The progressive view
November 24, 2016 20:49ByRabbi Danny Rich, Danny Rich
Liberal Judaism wholeheartedly welcomes the Supreme Court decision.
Although arguably legally complex, this issue is for Liberal Jews a simple one: Jewish identity is a matter of sincere commitment, and genuine identification. Liberal Judaism has, therefore, right from the outset, supported those families who have felt discriminated against by the Jewish Free School (JFS) Board of Governors.
Liberal Judaism considers that Judaism is transmitted culturally within families through example and influence rather than genetically. This process of cultural identification and commitment is more difficult to capture in a simple statement or legal principle but it more accurately expresses and explains Jewish identity than any biological test.

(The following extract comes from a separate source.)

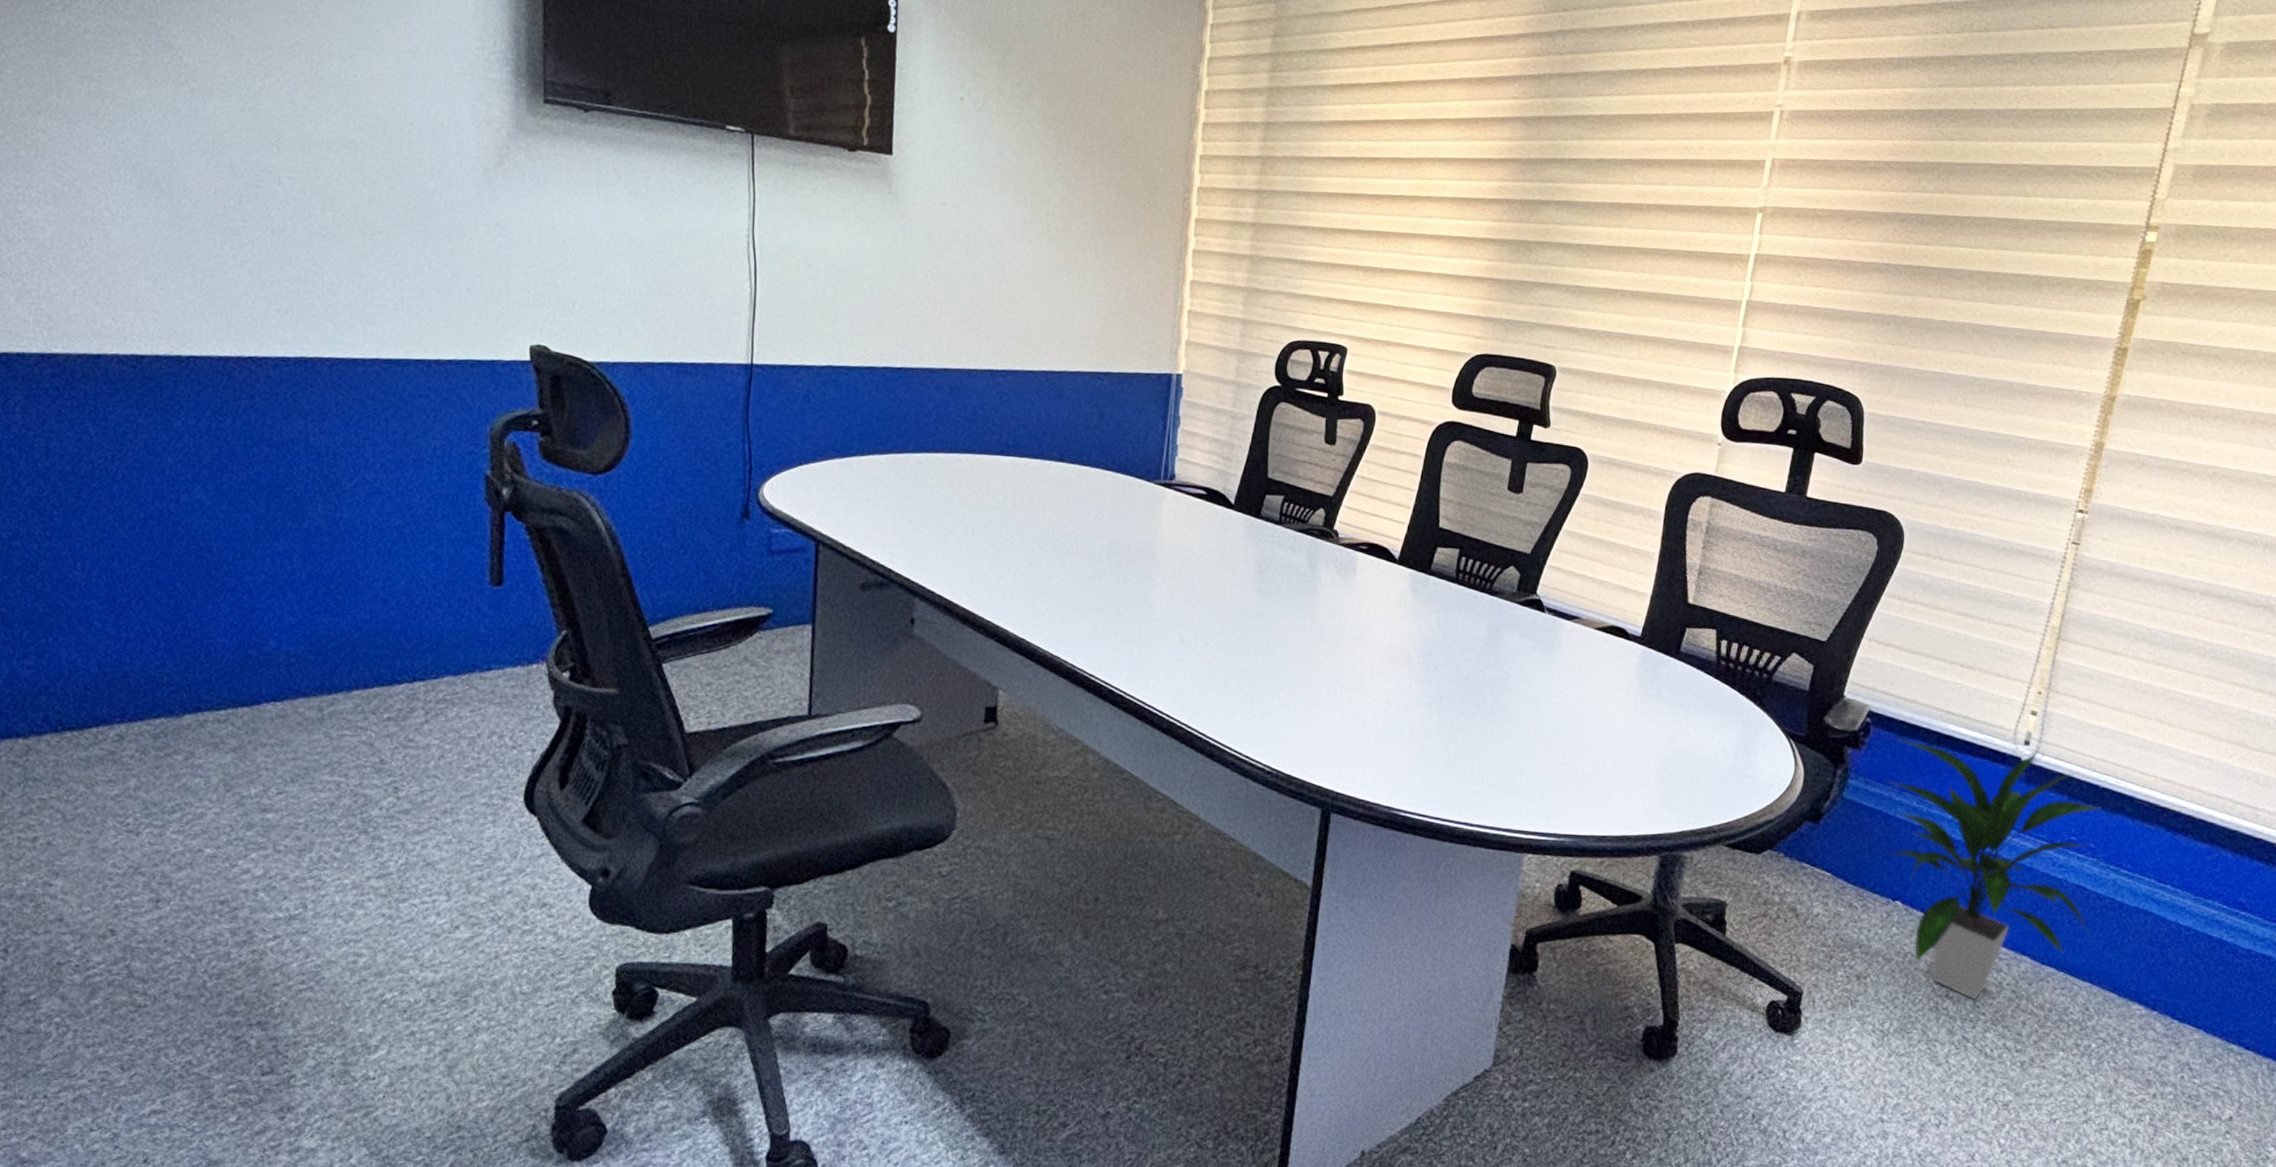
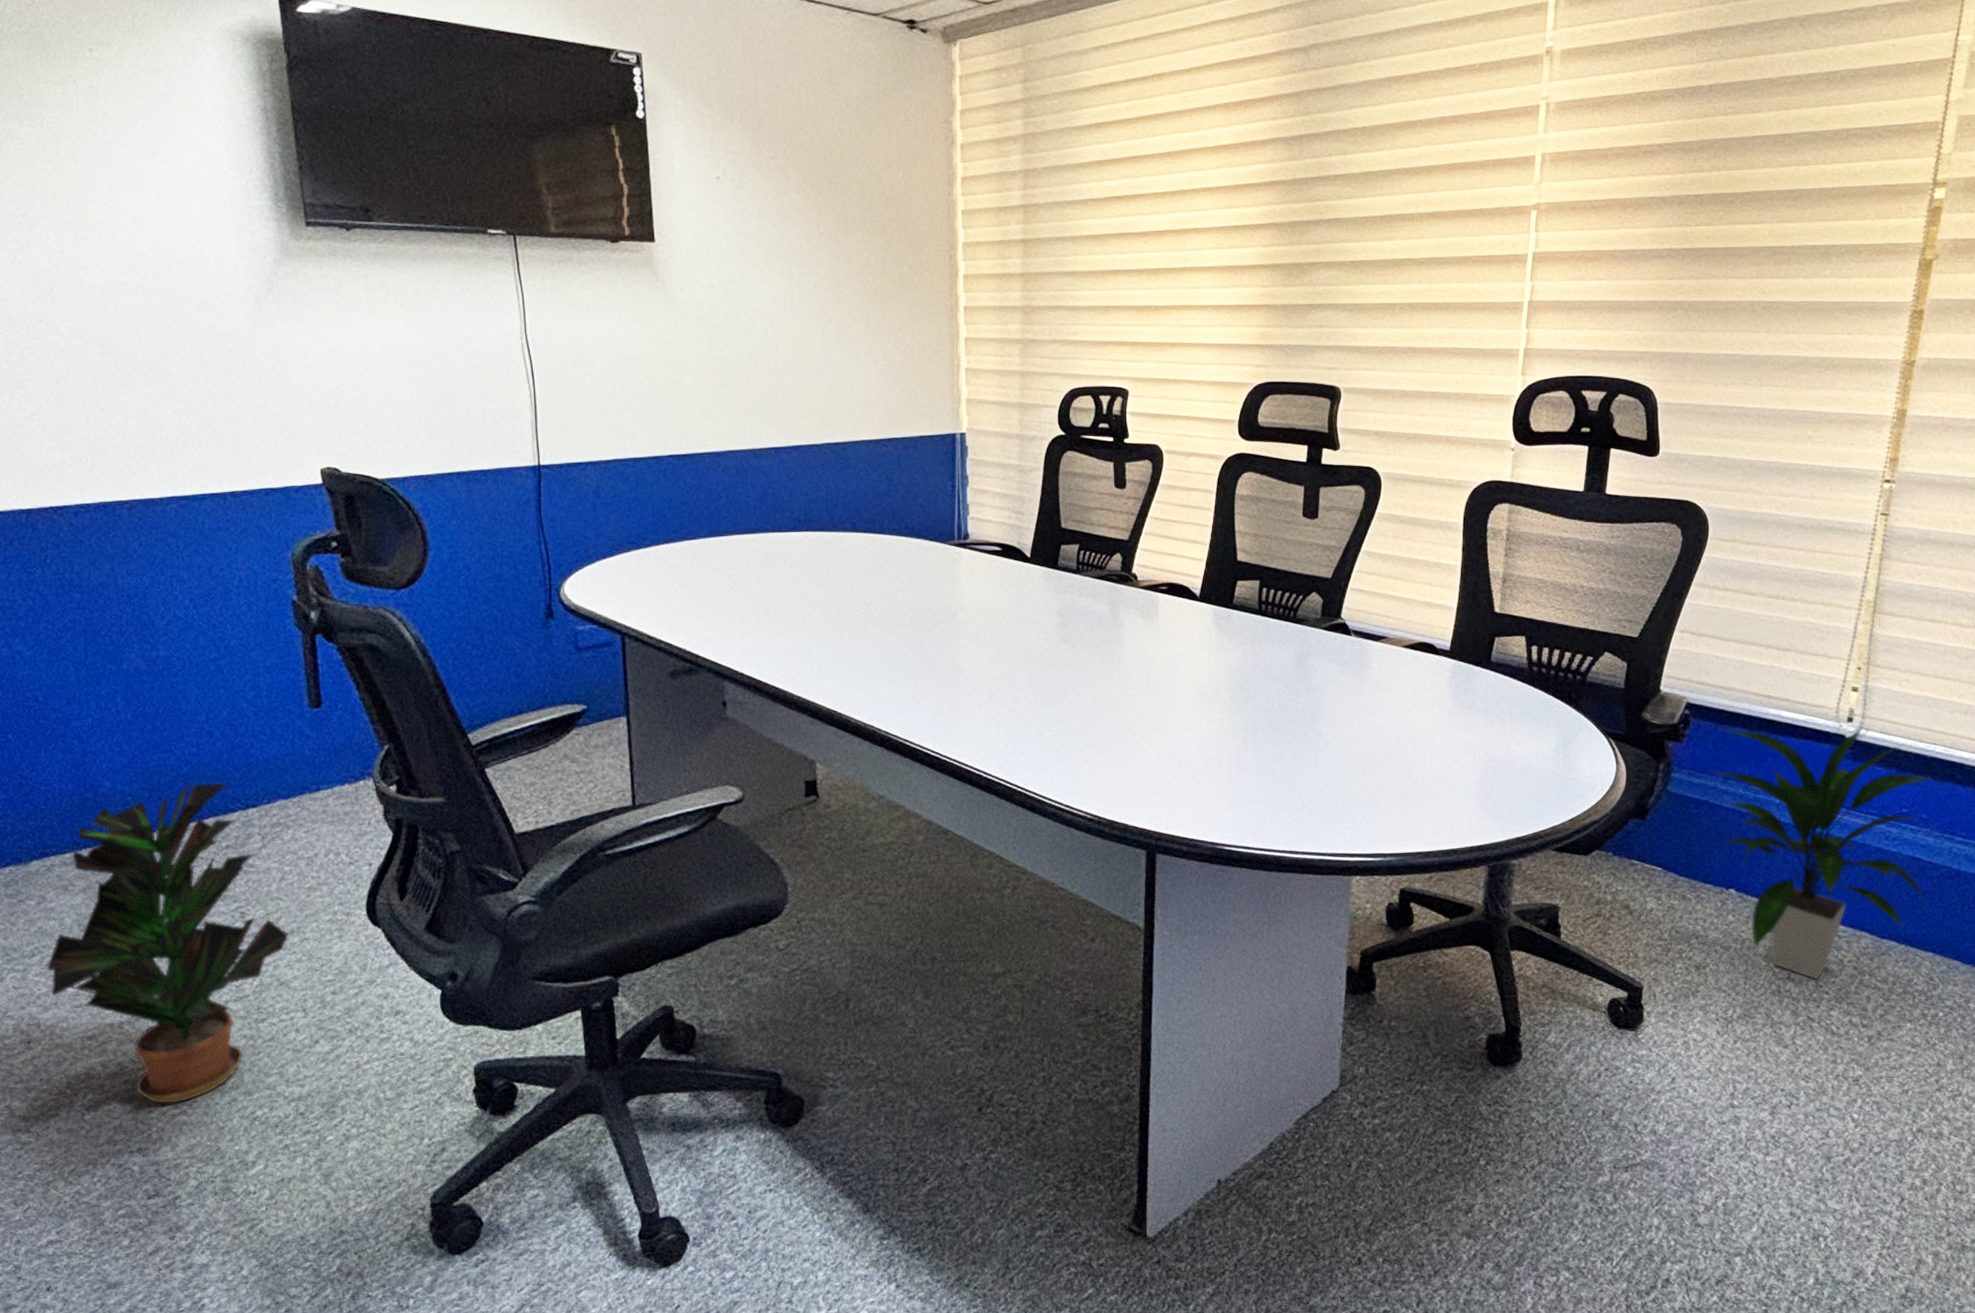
potted plant: none [185,649,442,978] -> present [46,782,290,1104]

If a biological test were to be relevant, Liberal Judaism would not support one which discriminated in favour of Jewish mothers and against Jewish fathers.
It is for these reasons that Liberal Judaism is at variance with the traditional ways of defining “Who is a Jew?” This might have remained a fundamental, even academic, but certainly not necessarily public, matter, had it not been for the rules of admission of JFS.

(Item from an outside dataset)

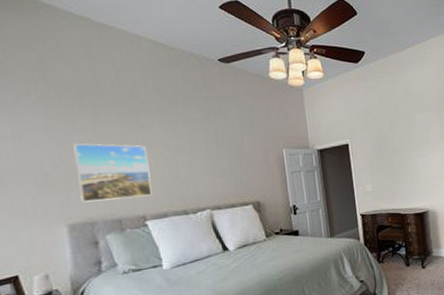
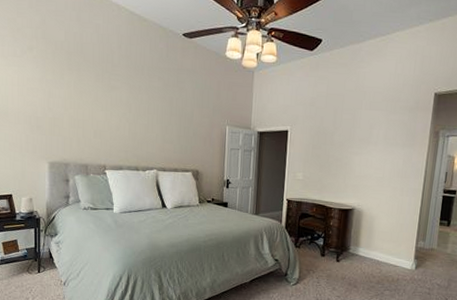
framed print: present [73,143,152,203] -> none [59,95,114,149]

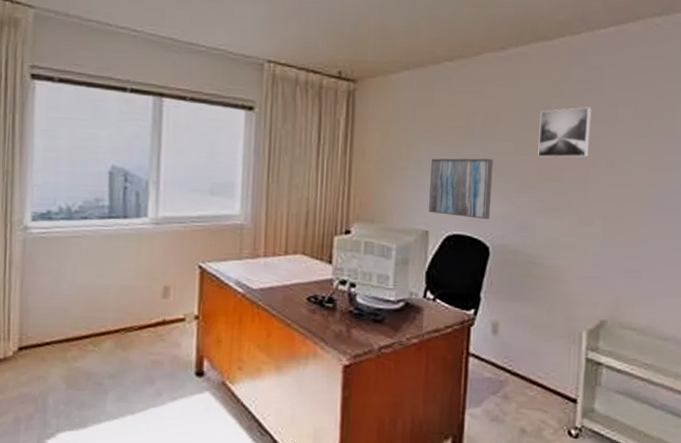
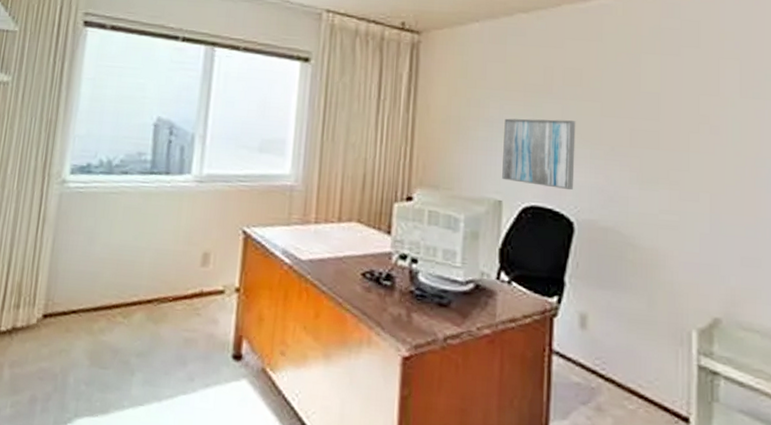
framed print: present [538,107,592,158] -> none [628,65,689,122]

The JFS chose to test “Jewishness” for admissions by reference to the Office of the Orthodox Chief Rabbi of the United Synagogue.
Liberal Judaism considers this a politically-motivated decision and one which is inappropriate for a state-funded school which ought be serving the whole Jewish community without discrimination. This matter has been a self-inflicted wound, yet one we can all learn from.
It has risked the Jewish community being portrayed as more concerned with petty, territorial squabbles than providing the best of Jewish education to the widest number of Jews.
Liberal Judaism plays its full role in the British Jewish community, and hopes that the community can in the future demonstrate its pluralism, without recourse to the courts.